- Pronunciation: いりえ あき
- Born: Marugame, Japan
- Occupation: Manga artist
- Years active: 2004–present
- Notable work: Ran and the Gray World; Go with the Clouds, North by Northwest;

= Aki Irie =

Japanese mangaka

Aki Irie (入江 亜季, Irie Aki) is a Japanese manga artist, best known for her work Ran and the Gray World (乱と灰色の世界, Ran to Haiiro no Sekai). She was born in Marugame, Kagawa.

== Career ==
Before starting her career as a mangaka, Irie studied Chinese literature in university.

Irie made a few doujinshis before her 2004 debut with Albertina (アルベルティーナ) published in the magazine, Comic Beam. In 2006, she began her first serialized manga in the same magazine, Gunjou Gakusha (群青学舎). The series was a compilation of short stories centering on the colour blue, and resulted in four published volumes which also included her first work, Albertina.

In 2008, Irie's first long-running manga Ran and the Gray World was serialized in the magazine Fellows!. In 2013, Fellows! magazine was rebranded and named Harta.
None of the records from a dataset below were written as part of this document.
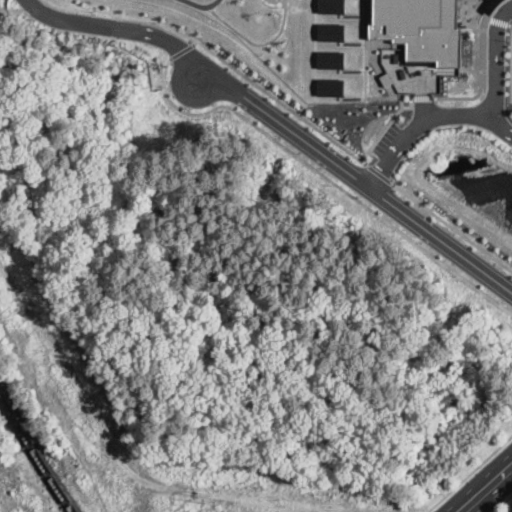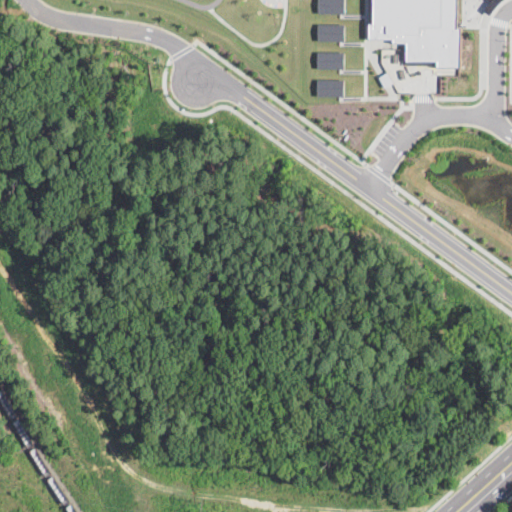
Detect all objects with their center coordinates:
road: (201, 4)
building: (331, 6)
road: (486, 17)
road: (497, 20)
road: (509, 23)
road: (117, 26)
building: (420, 28)
building: (420, 28)
building: (331, 31)
road: (254, 41)
building: (330, 58)
road: (494, 61)
road: (511, 61)
road: (480, 65)
road: (365, 70)
road: (511, 72)
building: (330, 86)
road: (422, 96)
road: (292, 109)
road: (427, 120)
road: (386, 124)
road: (379, 173)
road: (357, 178)
road: (452, 226)
road: (430, 252)
road: (485, 487)
park: (12, 492)
road: (502, 503)
power tower: (202, 505)
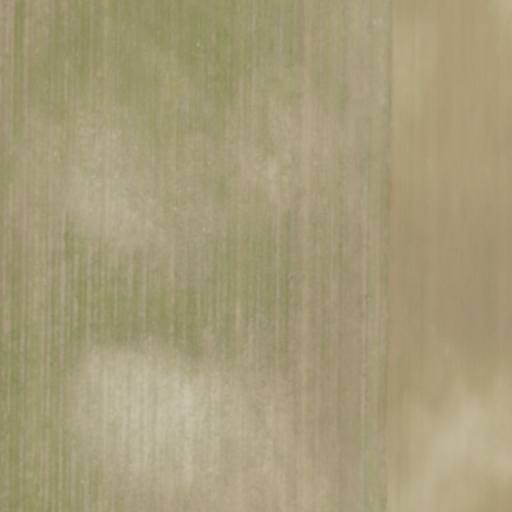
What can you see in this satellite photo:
crop: (255, 255)
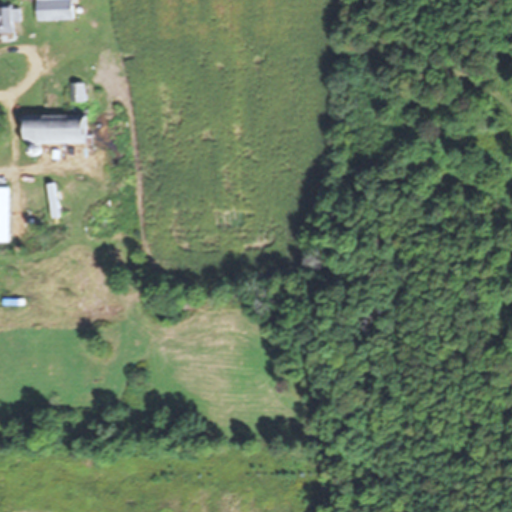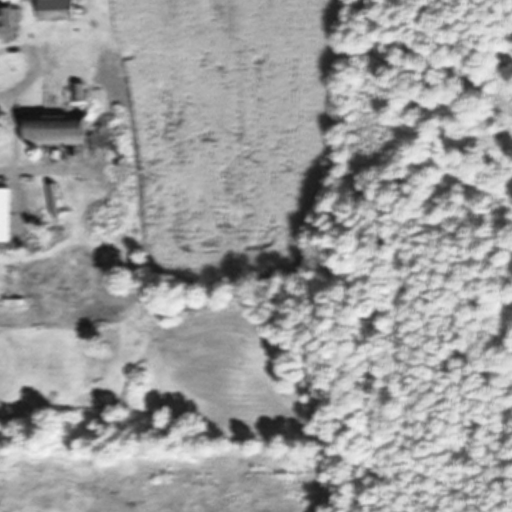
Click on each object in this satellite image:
building: (58, 9)
building: (10, 19)
building: (79, 92)
building: (61, 129)
building: (6, 214)
crop: (224, 218)
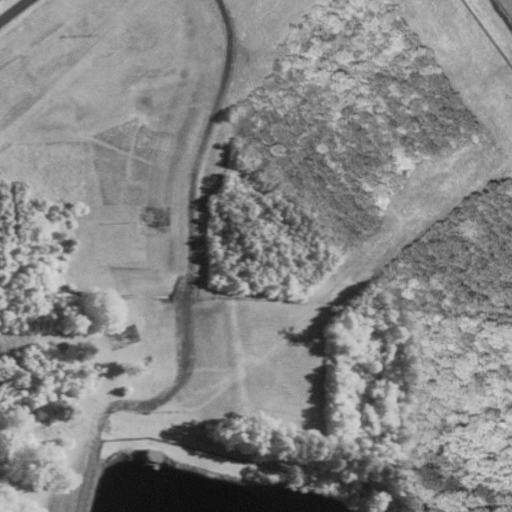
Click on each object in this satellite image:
building: (509, 3)
railway: (506, 8)
road: (14, 10)
building: (150, 459)
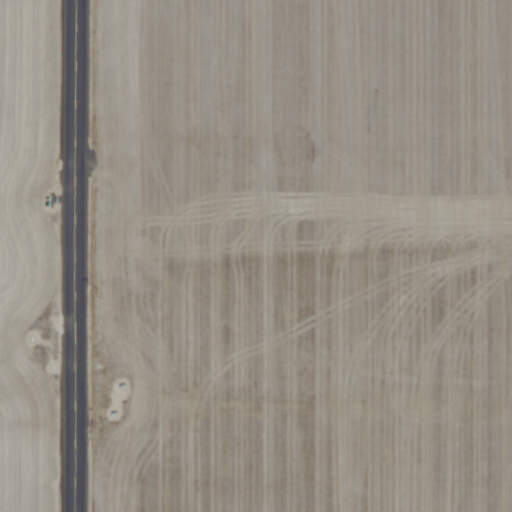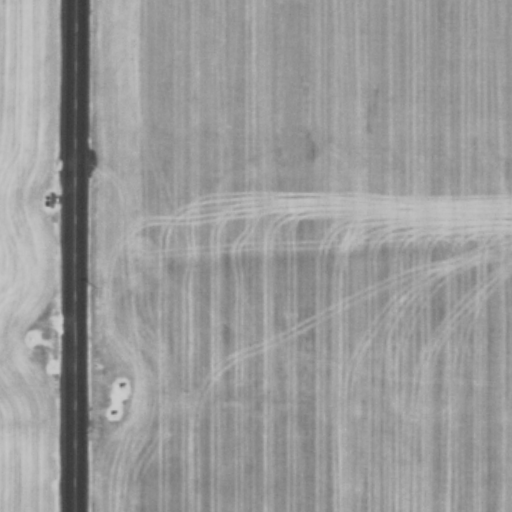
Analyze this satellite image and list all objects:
road: (70, 256)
In 2016, her second long-running series Go with the Clouds, North by Northwest (北北西に曇と往け, Hokuhokusei ni Kumo to Ike) began serialization in Harta. Go with the Clouds, North by Northwest moved serialization to Blue Knight following its establishment in April 2021.

== Works ==

- Gunjou Gakusha (群青学舎) (2004-2008) – serialized in Comic Beam, 4 volumes published by Enterbrian
- Kodama no Tani Ôritsu Daigaku Sôrangeki (コダマの谷 王立大学騒乱劇) (2006) – serialized in Comic Beam, published as a one-shot by Enterbrain
- Ran and the Gray World (乱と灰色の世界, Ran to Haiiro no Sekai) (2008-2015) – serialized in Fellows! followed by Harta since 2013, 7 volumes published by Enterbrain followed by Kadokawa
- Go with the Clouds, North by Northwest (北北西に曇と往け, Hokuhokusei ni Kumo to Ike) (2016-ongoing) – previously serialized in Harta (2016-2021), now serialized in Blue Knight. Volumes published by Kadokawa
- Tabi (The Journey of Life) (旅) (2022) – one-shot collection

== Awards ==
In 2011, Ran and the Gray World was selected as a recommended work by the jury committee in the manga division of the 15th Japan Media Arts Festival. In 2019, Irie's work Go with the Clouds, North by Northwest was nominated for the Manga Taisho award.